The World Handicap System Officially Launches
Following a lengthy development and education process, the World Handicap System (WHS) has officially launched, marking the most significant change for handicapping since the process was introduced over a century ago.
Developed by golf’s governing bodies, The R&A and USGA, the WHS – for the first time – unites six bodies across the globe under one standardised system. Within England alone, that will now be directly accessed by over 630,000 golfers at the 1,800 golf clubs.
For the first time ever, golfers will be able to transport and use their ‘Handicap Index’ on any course around the world. The new WHS makes for a fairer and more equitable system of handicapping as well as establishing a method for more accurately calculating a golfer’s current playing ability.
Further changes from the old CONGU system include a player’s Handicap Index being calculated from an average of the best eight of last 20 returned scores, allowing golfers to easily obtain and maintain a handicap, as well as compete, or play recreationally, regardless of where they tee it up.
Golfshake Content on the WHS
Since 2019, England Golf has been committed to helping golf clubs educate their members on the key changes to the WHS; hosting seminars across 35 counties to help educate over 4,500 handicap committee members and secretaries.
England Golf CEO, Jeremy Tomlinson, said: “November 2 marks an historic day for everyone associated with the game of golf in England.
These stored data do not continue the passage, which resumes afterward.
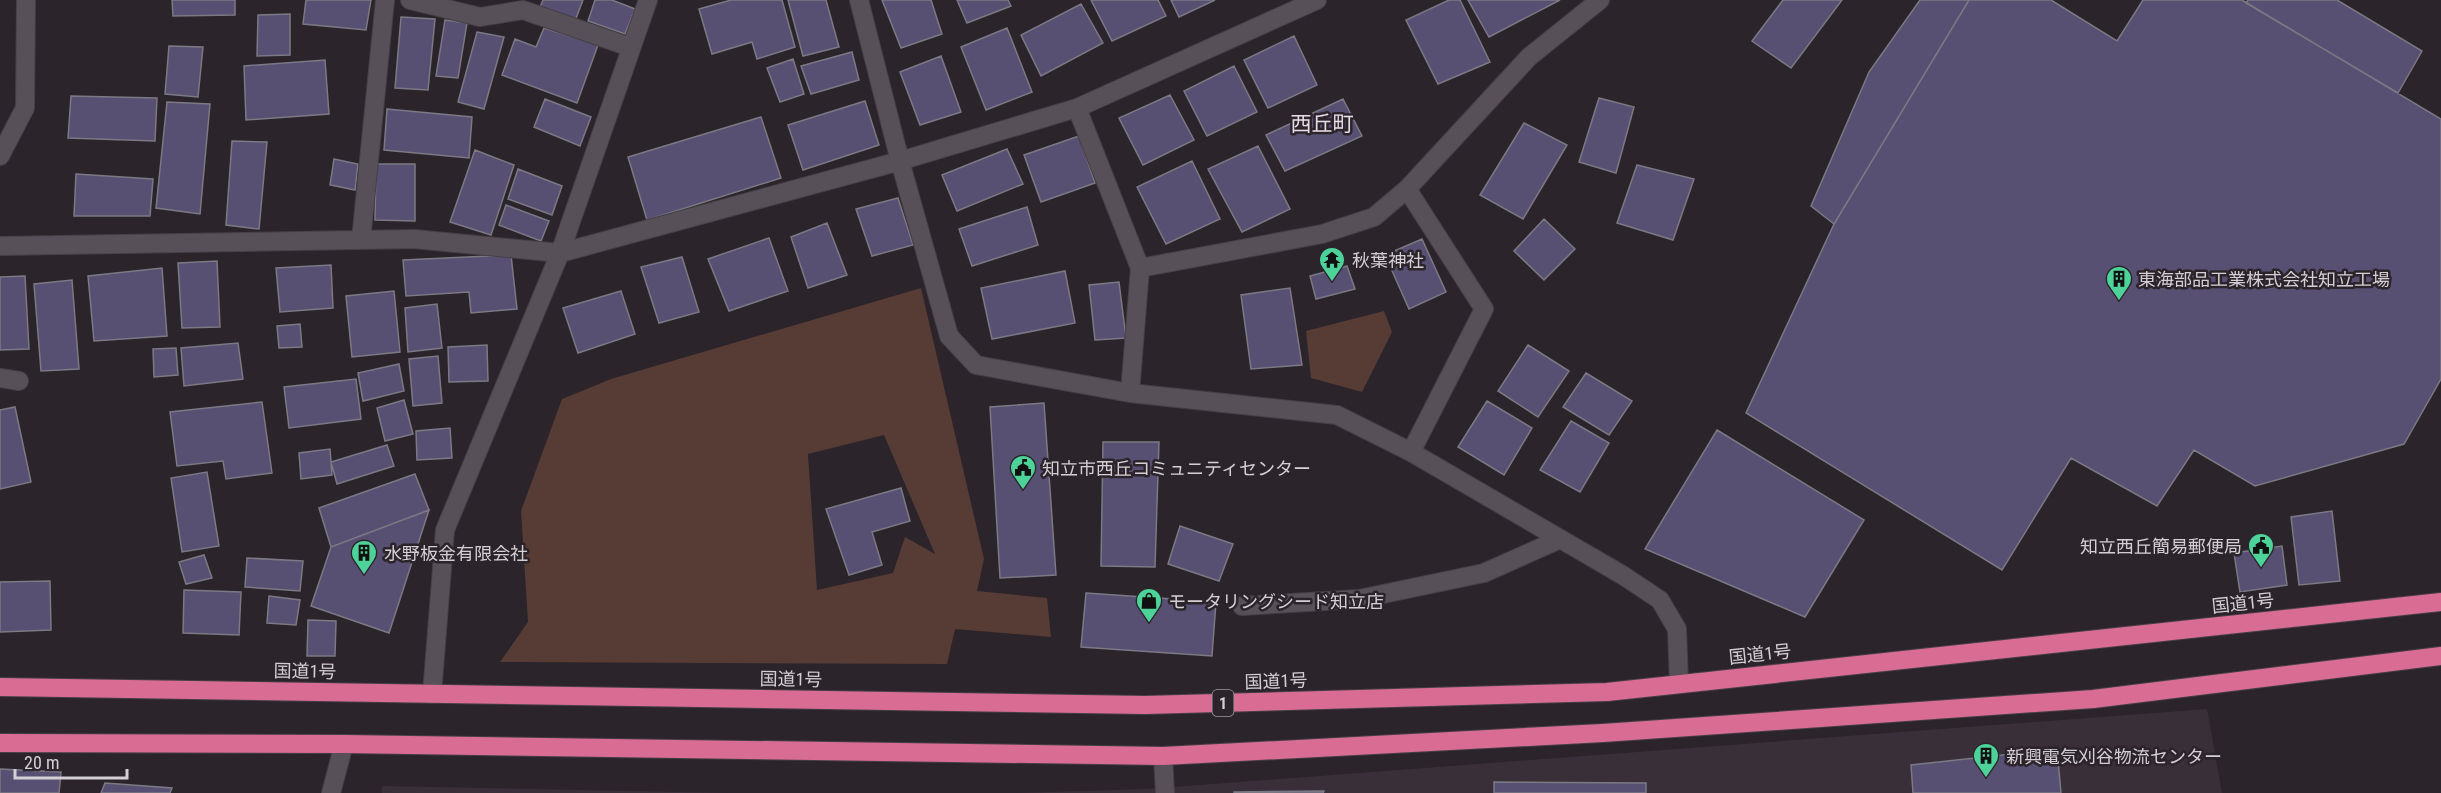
<svg xmlns="http://www.w3.org/2000/svg" width="2441" height="793" font-family="'Roboto Condensed','Noto Sans JP',sans-serif">
<style>
.built{fill:#392f39}
.green{fill:#573b35;fill-rule:evenodd}
.building{fill:#575072;stroke:#7b7984;stroke-width:1.5}
.lines{fill:none;stroke-linecap:round;stroke-linejoin:round}
.minor-casing{stroke:#463f46;stroke-width:20}
.highway-casing{stroke:#463f46;stroke-width:20}
.minor{stroke:#585058;stroke-width:18}
.highway{stroke:#d96c92;stroke-width:18}
.labels{text-anchor:middle;dominant-baseline:central;stroke-width:5;stroke-linejoin:round;paint-order:stroke}
.shield{fill:#2b242b;stroke:#a19ca1;stroke-width:1.5}
.shield-label{font-size:16px;font-weight:bold;fill:#d4cfd4}
.poi-label{font-size:18px;fill:#d4cfd4;stroke:#2b242b;text-anchor:start}
.street-label{font-size:18px;fill:#d4cfd4;stroke:#2b242b}
.quarter-label{font-size:21px;fill:#e5dce5;stroke:#2b242b}
</style>
<rect width="100%" height="100%" fill="#2b242b"/>
<path class="built" d="M2207,709L2222,793H1013L1146,789Z
M382,786L729,793H382Z"/>
<path class="green" d="M921,288L984,559L977,591L1047,598L1051,637L955,629L947,664L500,662L528,622L521,511L562,399L611,379ZM884,435L935,554L905,537L893,573L817,590L808,454Z
M1384,311L1392,332L1362,392L1311,378L1306,331Z"/>
<path class="building" d="M172,0H235V15L173,16Z
M306,0H371L366,30L303,24Z
M543,0H583L575,21L540,7Z
M595,0H612L635,9L625,34L588,21Z
M731,0H782L795,47L757,59L752,42L712,54L699,9Z
M788,0H826L839,47L803,56Z
M882,0H931L942,34L901,48Z
M957,0H1008L1011,6L967,23Z
M1091,0H1158L1166,16L1112,41Z
M1171,0H1215L1179,17Z
M1449,0H1460L1490,62L1438,84L1406,20Z
M1468,0H1560L1489,37Z
M1783,0H1842L1791,68L1752,41Z
M1920,0H1969L1834,224L1811,206L1869,72Z
M1969,0H2051L2117,41L2143,0H2242L2441,119V379L2404,444L2255,486L2194,450L2157,506L2071,458L2002,570L1746,413L1834,224Z
M2248,0H2337L2422,51L2398,93L2246,3Z
M1081,4L1103,43L1041,76L1021,35Z
M290,14V55L257,56L258,15Z
M401,17L435,19L428,90L395,88Z
M445,20L467,23L458,78L436,76Z
M544,28L598,45L577,103L502,75L515,39L536,47Z
M1007,28L1032,92L986,110L961,47Z
M477,32L504,37L484,109L458,102Z
M1294,36L1317,85L1268,108L1244,60Z
M169,46L203,47L198,97L165,94Z
M852,52L859,80L811,94L801,66Z
M941,56L961,112L920,125L900,72Z
M793,59L804,94L780,102L767,68Z
M325,60L329,114L246,120L244,66Z
M1234,66L1257,112L1207,136L1184,91Z
M1170,95L1194,140L1143,165L1119,118Z
M71,96L157,98L155,141L68,138Z
M1599,98L1634,107L1616,173L1579,162Z
M545,99L591,117L580,146L534,127Z
M1343,99L1362,136L1285,171L1266,135Z
M865,101L879,145L803,170L788,125Z
M167,102L210,104L200,214L156,208Z
M387,109L472,117L469,158L384,150Z
M761,117L781,178L647,220L628,157Z
M1524,123L1567,145L1523,219L1480,195Z
M1079,136L1095,183L1041,202L1024,155Z
M232,141L267,142L259,229L226,225Z
M1258,146L1290,209L1242,232L1208,169Z
M1007,149L1023,184L957,211L942,175Z
M475,150L514,165L491,235L450,222Z
M334,159L358,164L355,190L330,185Z
M1192,161L1220,219L1166,244L1137,187Z
M376,164H415V221L375,220Z
M1637,165L1694,179L1673,240L1617,223Z
M518,169L562,186L552,215L508,199Z
M76,174L153,179L150,216H74Z
M898,198L913,245L872,256L856,209Z
M506,205L549,221L541,241L499,225Z
M1027,207L1038,245L972,266L959,229Z
M1544,219L1575,249L1544,280L1514,251Z
M827,223L847,275L808,288L791,237Z
M769,238L788,291L729,311L708,259Z
M1422,239L1446,292L1409,309L1385,255Z
M511,255L517,309L471,313L469,292L406,296L403,260Z
M682,257L699,312L659,323L641,267Z
M217,261L220,327L182,328L178,263Z
M331,265L333,308L280,312L276,268Z
M1347,266L1355,289L1316,299L1310,276Z
M162,268L167,336L94,341L88,276Z
M1065,271L1075,323L992,339L981,288Z
M25,276L29,349L0,350V277Z
M72,280L79,369L41,371L34,284Z
M1119,282L1126,338L1095,340L1089,285Z
M1290,288L1302,365L1251,369L1241,295Z
M394,291L400,352L352,357L346,296Z
M621,291L635,334L578,353L563,308Z
M437,304L442,348L408,352L405,308Z
M300,324L302,347L279,348L277,326Z
M238,343L243,379L184,386L181,348Z
M487,345L488,381L449,382L448,347Z
M1528,345L1569,371L1538,417L1498,391Z
M176,348L178,375L154,377L153,349Z
M438,356L442,403L413,406L409,359Z
M399,364L404,391L363,401L358,373Z
M1586,373L1632,401L1609,435L1563,407Z
M356,379L361,419L289,428L284,387Z
M404,400L413,434L385,441L377,408Z
M1487,401L1532,428L1504,475L1458,447Z
M262,402L272,473L226,479L223,461L177,466L170,412Z
M1044,403L1056,575L1000,578L990,407Z
M15,407L31,482L0,489V410Z
M1571,421L1609,443L1580,492L1540,470Z
M450,428L452,458L417,460L416,431Z
M1717,430L1864,520L1805,617L1645,549Z
M1103,442H1159L1155,567L1101,566Z
M387,445L394,466L337,484L331,462Z
M330,449L332,475L301,479L299,453Z
M207,472L219,546L182,552L171,478Z
M415,474L429,510L331,547L319,508Z
M901,488L910,521L872,532L882,565L849,575L826,509Z
M429,510L389,633L311,606L331,547Z
M2332,511L2340,581L2299,585L2291,517Z
M1180,526L1233,544L1219,581L1168,564Z
M2282,546L2287,585L2240,592L2234,553Z
M204,555L212,578L186,584L179,562Z
M247,558L303,561L300,591L245,587Z
M50,581L51,630L0,632V582Z
M184,590L241,592L239,635L183,633Z
M1086,593L1216,602L1212,656L1081,647Z
M269,596L300,600L296,625L267,623Z
M308,620L336,621L335,656H307Z
M2057,749L2061,793H1913L1911,765Z
M0,769L61,772L59,793H0Z
M1494,782L1646,783V793H1494Z
M105,783L172,788L170,793H101Z
M1324,791L1323,793H1234V792Z"/>
<g class="lines">
<defs>
<path id="minor" d="M410,0L480,17L523,10L630,47
M859,0L900,161L949,336L976,365L1130,393L1337,415L1411,452L1624,576L1660,600L1677,629L1679,684
M1077,108L1140,268
M0,156L25,108L26,0
M1407,189L1484,309L1411,452
M361,240L385,0
M0,246L414,239L560,253L900,161L1077,108L1317,0
M0,378L19,381
M1130,393L1140,268L1322,234L1374,217L1407,189L1529,57L1600,0
M1242,606L1359,599L1484,573L1560,539
M432,694L445,530L560,253L648,0
M1163,756L1165,793
M331,793L344,744"/>
<path id="highway" d="M0,687L1145,705L1607,692L2441,602
M0,743L344,744L1163,756L1603,733L2093,699L2441,656"/>
</defs>
<use href="#minor" class="minor-casing"/>
<use href="#highway" class="highway-casing"/>
<use href="#minor" class="minor"/>
<use href="#highway" class="highway"/>
</g>
<defs>
<symbol id="temple-pin" viewBox="-11 -11 22 30"><path d="M0 17L-7.5 6A9.5 9.5 0 1 1 7.5 6Z" fill="#4dd39a" stroke="#2b242b"/><path d="M0-6L5-2H3V0L6.5 2.5H4V6H1.5V3h-3V6H-4V2.5H-6.5L-3 0V-2H-5Z" fill="#111"/></symbol>
<symbol id="building-pin" viewBox="-11 -11 22 30"><path d="M0 17L-7.5 6A9.5 9.5 0 1 1 7.5 6Z" fill="#4dd39a" stroke="#2b242b"/><path d="M-4-6H4V6H1V3H-1V6H-4ZM-2.5-4.3h1.7v1.8h-1.7ZM.8-4.3h1.7v1.8H.8ZM-2.5-1h1.7V.8h-1.7ZM.8-1h1.7V.8H.8Z" fill="#111"/></symbol>
<symbol id="civic-pin" viewBox="-11 -11 22 30"><path d="M0 17L-7.5 6A9.5 9.5 0 1 1 7.5 6Z" fill="#4dd39a" stroke="#2b242b"/><path d="M-.6-6.5H3V-4.5H.6V-3L4-1V1h2V6H-6V1h2V-1L-.6-3ZM-1.2 2.5V6h2.4V2.5Z" fill="#111"/></symbol>
<symbol id="shop-pin" viewBox="-11 -11 22 30"><path d="M0 17L-7.5 6A9.5 9.5 0 1 1 7.5 6Z" fill="#4dd39a" stroke="#2b242b"/><path d="M-5-2.5h2.3a2.7 3.5 0 0 1 5.4 0H5L5.5 6h-11ZM-1.5-2.5h3a1.5 2.3 0 0 0-3 0Z" fill="#111"/></symbol>
</defs>
<g fill-rule="evenodd">
<use href="#temple-pin" x="1317" y="245" width="30" height="40"/>
<use href="#building-pin" x="2104" y="264" width="30" height="40"/>
<use href="#civic-pin" x="1008" y="453" width="30" height="40"/>
<use href="#civic-pin" x="2246" y="531" width="30" height="40"/>
<use href="#building-pin" x="349" y="538" width="30" height="40"/>
<use href="#shop-pin" x="1134" y="586" width="30" height="40"/>
<use href="#building-pin" x="1971" y="741" width="30" height="40"/>
</g>
<g class="labels">
<rect class="shield" x="1212.5" y="690" width="21" height="26" rx="4.5"/>
<g class="shield-label">
<text x="1223" y="703">1</text>
</g>
<g class="poi-label">
<text x="1352" y="260">秋葉神社</text>
<text x="2138" y="279">東海部品工業株式会社知立工場</text>
<text x="1042" y="468">知立市西丘コミュニティセンター</text>
<text x="2242" y="546" text-anchor="end">知立西丘簡易郵便局</text>
<text x="384" y="553">水野板金有限会社</text>
<text x="1168" y="601">モータリングシード知立店</text>
<text x="2006" y="756">新興電気刈谷物流センター</text>
</g>
<g class="street-label">
<text transform="translate(2243 603) rotate(-6)">国道1号</text>
<text transform="translate(1760 654) rotate(-6)">国道1号</text>
<text transform="translate(305 671) rotate(1)">国道1号</text>
<text transform="translate(791 679) rotate(1)">国道1号</text>
<text transform="translate(1276 681) rotate(-2)">国道1号</text>
</g>
<g class="quarter-label">
<text x="1322" y="124">西丘町</text>
</g>
</g>
<path d="M15 769v9h112v-9" fill="none" stroke="#d4cfd4" stroke-width="3"/>
<text x="24" y="769" font-size="18" fill="#d4cfd4" stroke="#2b242b" stroke-width="4.5" paint-order="stroke">20 m</text>
</svg>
We have been planning and working towards this day for a long time and, despite the difficult period we have encountered this year, cannot wait to see it roll out into golf clubs across the country.
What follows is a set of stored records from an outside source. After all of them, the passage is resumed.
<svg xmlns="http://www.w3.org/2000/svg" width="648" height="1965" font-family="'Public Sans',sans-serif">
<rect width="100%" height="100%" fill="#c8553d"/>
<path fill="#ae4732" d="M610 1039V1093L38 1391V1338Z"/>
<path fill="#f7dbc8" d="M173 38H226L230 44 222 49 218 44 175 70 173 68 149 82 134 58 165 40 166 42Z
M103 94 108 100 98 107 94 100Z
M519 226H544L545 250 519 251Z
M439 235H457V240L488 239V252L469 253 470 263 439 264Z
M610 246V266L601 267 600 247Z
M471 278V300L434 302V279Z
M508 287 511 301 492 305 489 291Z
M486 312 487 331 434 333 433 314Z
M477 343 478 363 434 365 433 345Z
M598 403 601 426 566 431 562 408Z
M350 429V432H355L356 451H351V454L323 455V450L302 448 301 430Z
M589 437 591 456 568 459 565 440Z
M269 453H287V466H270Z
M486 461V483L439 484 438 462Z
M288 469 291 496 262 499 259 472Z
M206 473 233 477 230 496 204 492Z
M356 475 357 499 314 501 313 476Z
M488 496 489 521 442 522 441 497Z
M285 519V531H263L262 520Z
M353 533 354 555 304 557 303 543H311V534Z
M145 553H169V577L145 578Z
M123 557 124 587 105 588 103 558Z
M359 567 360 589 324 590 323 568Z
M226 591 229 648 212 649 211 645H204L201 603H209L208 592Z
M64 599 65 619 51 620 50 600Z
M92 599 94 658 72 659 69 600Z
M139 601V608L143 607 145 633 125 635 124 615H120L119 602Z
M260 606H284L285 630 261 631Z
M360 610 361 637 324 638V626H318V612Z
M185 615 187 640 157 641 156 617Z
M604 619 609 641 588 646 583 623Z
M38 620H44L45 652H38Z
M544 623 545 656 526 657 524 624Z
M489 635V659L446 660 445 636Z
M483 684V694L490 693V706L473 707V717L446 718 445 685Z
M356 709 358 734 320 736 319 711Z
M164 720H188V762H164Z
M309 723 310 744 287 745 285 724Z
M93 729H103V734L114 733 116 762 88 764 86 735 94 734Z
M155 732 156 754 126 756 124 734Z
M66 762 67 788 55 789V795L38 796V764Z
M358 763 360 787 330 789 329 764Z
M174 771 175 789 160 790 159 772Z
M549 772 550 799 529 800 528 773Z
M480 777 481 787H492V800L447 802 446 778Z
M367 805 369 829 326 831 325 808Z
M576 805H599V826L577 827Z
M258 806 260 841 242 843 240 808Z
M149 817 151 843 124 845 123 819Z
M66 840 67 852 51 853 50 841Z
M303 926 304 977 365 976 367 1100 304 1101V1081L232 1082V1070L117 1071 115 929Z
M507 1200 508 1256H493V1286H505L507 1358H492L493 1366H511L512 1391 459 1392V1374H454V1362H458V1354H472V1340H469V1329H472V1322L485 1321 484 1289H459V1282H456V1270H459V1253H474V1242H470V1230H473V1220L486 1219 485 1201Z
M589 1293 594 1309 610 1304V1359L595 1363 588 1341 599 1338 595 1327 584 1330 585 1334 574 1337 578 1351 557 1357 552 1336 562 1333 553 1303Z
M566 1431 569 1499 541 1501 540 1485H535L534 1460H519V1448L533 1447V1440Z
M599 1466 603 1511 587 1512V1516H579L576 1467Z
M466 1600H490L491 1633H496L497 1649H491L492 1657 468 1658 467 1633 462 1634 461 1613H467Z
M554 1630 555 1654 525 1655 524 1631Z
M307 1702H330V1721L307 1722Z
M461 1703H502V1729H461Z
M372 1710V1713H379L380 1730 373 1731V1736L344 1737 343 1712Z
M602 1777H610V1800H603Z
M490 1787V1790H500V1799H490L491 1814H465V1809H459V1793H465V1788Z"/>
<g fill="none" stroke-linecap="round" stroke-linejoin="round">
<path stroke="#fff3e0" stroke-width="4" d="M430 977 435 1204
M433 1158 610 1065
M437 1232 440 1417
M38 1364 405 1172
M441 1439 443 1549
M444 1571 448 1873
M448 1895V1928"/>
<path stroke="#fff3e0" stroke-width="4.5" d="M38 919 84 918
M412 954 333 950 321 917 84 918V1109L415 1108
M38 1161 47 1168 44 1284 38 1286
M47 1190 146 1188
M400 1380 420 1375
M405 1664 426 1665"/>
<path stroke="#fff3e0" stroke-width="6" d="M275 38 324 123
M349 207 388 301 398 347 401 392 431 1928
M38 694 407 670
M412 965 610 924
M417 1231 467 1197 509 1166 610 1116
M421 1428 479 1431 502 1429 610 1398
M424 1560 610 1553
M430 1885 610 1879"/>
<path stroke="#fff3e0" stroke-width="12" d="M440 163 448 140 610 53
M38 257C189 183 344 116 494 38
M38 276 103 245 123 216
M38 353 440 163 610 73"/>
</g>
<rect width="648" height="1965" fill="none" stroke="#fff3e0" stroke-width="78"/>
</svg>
“We believe the new system will be extremely beneficial for golfers as part of our great game’s continued development and modernisation. We hope it will encourage further growth on the back of a significant rise in memberships throughout England in the last few months. As well as growing the game, we also want to be able to give golfers the chance to enjoy the sport and to compete fairly, no matter where they are playing at home or abroad.”
England Golf’s Head of Handicapping & Course Rating, Gemma Hunter, added: “We are confident that the new WHS will be a success throughout the country. The new system allows golfers to obtain and maintain a Handicap Index based on their current playing ability. In addition, it gives them the opportunity to experience even more ways to submit a score for handicap purposes and be able to play against any fellow golfer on an equitable basis and on any course around the world.”